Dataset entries

____________________

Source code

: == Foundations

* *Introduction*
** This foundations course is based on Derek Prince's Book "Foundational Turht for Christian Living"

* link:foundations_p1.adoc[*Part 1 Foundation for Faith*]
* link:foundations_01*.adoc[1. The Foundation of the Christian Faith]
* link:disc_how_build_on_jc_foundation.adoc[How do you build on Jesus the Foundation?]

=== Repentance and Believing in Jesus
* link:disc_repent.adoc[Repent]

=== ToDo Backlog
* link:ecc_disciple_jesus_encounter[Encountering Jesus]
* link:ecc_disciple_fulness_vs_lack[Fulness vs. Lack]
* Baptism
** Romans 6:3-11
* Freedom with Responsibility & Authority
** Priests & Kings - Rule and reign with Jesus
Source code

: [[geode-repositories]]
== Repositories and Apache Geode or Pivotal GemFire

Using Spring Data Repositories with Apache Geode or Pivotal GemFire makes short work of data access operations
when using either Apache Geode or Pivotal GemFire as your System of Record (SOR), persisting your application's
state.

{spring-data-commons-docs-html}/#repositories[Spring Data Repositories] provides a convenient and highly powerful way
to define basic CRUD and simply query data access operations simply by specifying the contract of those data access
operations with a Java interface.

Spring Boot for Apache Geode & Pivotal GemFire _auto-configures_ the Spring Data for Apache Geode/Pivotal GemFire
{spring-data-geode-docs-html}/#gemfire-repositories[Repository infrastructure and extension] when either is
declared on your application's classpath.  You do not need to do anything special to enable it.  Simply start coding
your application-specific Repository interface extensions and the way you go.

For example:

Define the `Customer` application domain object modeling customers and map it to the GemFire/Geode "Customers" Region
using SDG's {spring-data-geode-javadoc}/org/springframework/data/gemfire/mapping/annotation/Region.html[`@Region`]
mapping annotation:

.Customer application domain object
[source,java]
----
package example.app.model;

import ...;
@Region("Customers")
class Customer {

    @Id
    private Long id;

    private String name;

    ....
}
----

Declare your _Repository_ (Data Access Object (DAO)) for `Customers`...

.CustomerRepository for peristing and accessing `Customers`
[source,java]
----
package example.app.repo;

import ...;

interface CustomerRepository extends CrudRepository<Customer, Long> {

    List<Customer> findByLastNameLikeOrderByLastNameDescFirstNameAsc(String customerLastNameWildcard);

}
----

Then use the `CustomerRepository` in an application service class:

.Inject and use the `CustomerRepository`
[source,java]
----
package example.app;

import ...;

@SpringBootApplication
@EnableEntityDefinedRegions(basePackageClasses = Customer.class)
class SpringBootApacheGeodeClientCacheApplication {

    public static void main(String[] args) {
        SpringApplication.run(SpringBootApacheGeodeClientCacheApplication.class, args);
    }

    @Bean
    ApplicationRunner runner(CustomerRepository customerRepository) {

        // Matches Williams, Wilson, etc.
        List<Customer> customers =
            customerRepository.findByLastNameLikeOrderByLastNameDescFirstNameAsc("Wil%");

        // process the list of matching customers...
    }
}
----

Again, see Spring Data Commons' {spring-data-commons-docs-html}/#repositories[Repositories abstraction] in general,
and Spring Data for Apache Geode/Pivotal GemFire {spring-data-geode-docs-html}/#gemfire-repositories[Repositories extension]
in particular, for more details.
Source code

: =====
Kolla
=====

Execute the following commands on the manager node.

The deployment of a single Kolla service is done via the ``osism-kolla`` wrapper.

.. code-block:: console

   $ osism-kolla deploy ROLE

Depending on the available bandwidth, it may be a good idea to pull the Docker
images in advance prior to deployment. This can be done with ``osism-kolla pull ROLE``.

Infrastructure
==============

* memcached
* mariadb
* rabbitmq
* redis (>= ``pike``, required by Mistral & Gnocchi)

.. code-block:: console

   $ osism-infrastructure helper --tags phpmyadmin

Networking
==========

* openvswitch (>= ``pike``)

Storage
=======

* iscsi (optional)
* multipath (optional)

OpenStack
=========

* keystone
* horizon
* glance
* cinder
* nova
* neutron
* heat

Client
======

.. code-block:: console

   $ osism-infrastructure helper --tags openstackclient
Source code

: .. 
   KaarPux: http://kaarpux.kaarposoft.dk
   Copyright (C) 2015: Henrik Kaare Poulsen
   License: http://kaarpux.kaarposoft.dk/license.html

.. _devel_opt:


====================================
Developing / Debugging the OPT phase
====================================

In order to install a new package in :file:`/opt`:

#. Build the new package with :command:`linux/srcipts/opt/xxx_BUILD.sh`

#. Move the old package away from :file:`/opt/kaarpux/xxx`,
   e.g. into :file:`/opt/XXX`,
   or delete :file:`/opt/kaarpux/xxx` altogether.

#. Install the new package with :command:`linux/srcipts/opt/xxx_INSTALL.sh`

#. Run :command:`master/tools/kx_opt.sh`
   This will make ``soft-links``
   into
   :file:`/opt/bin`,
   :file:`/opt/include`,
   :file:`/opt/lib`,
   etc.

____________________

→ **Action item**:
Each of the entries must be set down again exactly.

→ **Answer below**:
Source code

: == Foundations

* *Introduction*
** This foundations course is based on Derek Prince's Book "Foundational Turht for Christian Living"

* link:foundations_p1.adoc[*Part 1 Foundation for Faith*]
* link:foundations_01*.adoc[1. The Foundation of the Christian Faith]
* link:disc_how_build_on_jc_foundation.adoc[How do you build on Jesus the Foundation?]

=== Repentance and Believing in Jesus
* link:disc_repent.adoc[Repent]

=== ToDo Backlog
* link:ecc_disciple_jesus_encounter[Encountering Jesus]
* link:ecc_disciple_fulness_vs_lack[Fulness vs. Lack]
* Baptism
** Romans 6:3-11
* Freedom with Responsibility & Authority
** Priests & Kings - Rule and reign with Jesus
Source code

: [[geode-repositories]]
== Repositories and Apache Geode or Pivotal GemFire

Using Spring Data Repositories with Apache Geode or Pivotal GemFire makes short work of data access operations
when using either Apache Geode or Pivotal GemFire as your System of Record (SOR), persisting your application's
state.

{spring-data-commons-docs-html}/#repositories[Spring Data Repositories] provides a convenient and highly powerful way
to define basic CRUD and simply query data access operations simply by specifying the contract of those data access
operations with a Java interface.

Spring Boot for Apache Geode & Pivotal GemFire _auto-configures_ the Spring Data for Apache Geode/Pivotal GemFire
{spring-data-geode-docs-html}/#gemfire-repositories[Repository infrastructure and extension] when either is
declared on your application's classpath.  You do not need to do anything special to enable it.  Simply start coding
your application-specific Repository interface extensions and the way you go.

For example:

Define the `Customer` application domain object modeling customers and map it to the GemFire/Geode "Customers" Region
using SDG's {spring-data-geode-javadoc}/org/springframework/data/gemfire/mapping/annotation/Region.html[`@Region`]
mapping annotation:

.Customer application domain object
[source,java]
----
package example.app.model;

import ...;
@Region("Customers")
class Customer {

    @Id
    private Long id;

    private String name;

    ....
}
----

Declare your _Repository_ (Data Access Object (DAO)) for `Customers`...

.CustomerRepository for peristing and accessing `Customers`
[source,java]
----
package example.app.repo;

import ...;

interface CustomerRepository extends CrudRepository<Customer, Long> {

    List<Customer> findByLastNameLikeOrderByLastNameDescFirstNameAsc(String customerLastNameWildcard);

}
----

Then use the `CustomerRepository` in an application service class:

.Inject and use the `CustomerRepository`
[source,java]
----
package example.app;

import ...;

@SpringBootApplication
@EnableEntityDefinedRegions(basePackageClasses = Customer.class)
class SpringBootApacheGeodeClientCacheApplication {

    public static void main(String[] args) {
        SpringApplication.run(SpringBootApacheGeodeClientCacheApplication.class, args);
    }

    @Bean
    ApplicationRunner runner(CustomerRepository customerRepository) {

        // Matches Williams, Wilson, etc.
        List<Customer> customers =
            customerRepository.findByLastNameLikeOrderByLastNameDescFirstNameAsc("Wil%");

        // process the list of matching customers...
    }
}
----

Again, see Spring Data Commons' {spring-data-commons-docs-html}/#repositories[Repositories abstraction] in general,
and Spring Data for Apache Geode/Pivotal GemFire {spring-data-geode-docs-html}/#gemfire-repositories[Repositories extension]
in particular, for more details.
Source code

: =====
Kolla
=====

Execute the following commands on the manager node.

The deployment of a single Kolla service is done via the ``osism-kolla`` wrapper.

.. code-block:: console

   $ osism-kolla deploy ROLE

Depending on the available bandwidth, it may be a good idea to pull the Docker
images in advance prior to deployment. This can be done with ``osism-kolla pull ROLE``.

Infrastructure
==============

* memcached
* mariadb
* rabbitmq
* redis (>= ``pike``, required by Mistral & Gnocchi)

.. code-block:: console

   $ osism-infrastructure helper --tags phpmyadmin

Networking
==========

* openvswitch (>= ``pike``)

Storage
=======

* iscsi (optional)
* multipath (optional)

OpenStack
=========

* keystone
* horizon
* glance
* cinder
* nova
* neutron
* heat

Client
======

.. code-block:: console

   $ osism-infrastructure helper --tags openstackclient
Source code

: .. 
   KaarPux: http://kaarpux.kaarposoft.dk
   Copyright (C) 2015: Henrik Kaare Poulsen
   License: http://kaarpux.kaarposoft.dk/license.html

.. _devel_opt:


====================================
Developing / Debugging the OPT phase
====================================

In order to install a new package in :file:`/opt`:

#. Build the new package with :command:`linux/srcipts/opt/xxx_BUILD.sh`

#. Move the old package away from :file:`/opt/kaarpux/xxx`,
   e.g. into :file:`/opt/XXX`,
   or delete :file:`/opt/kaarpux/xxx` altogether.

#. Install the new package with :command:`linux/srcipts/opt/xxx_INSTALL.sh`

#. Run :command:`master/tools/kx_opt.sh`
   This will make ``soft-links``
   into
   :file:`/opt/bin`,
   :file:`/opt/include`,
   :file:`/opt/lib`,
   etc.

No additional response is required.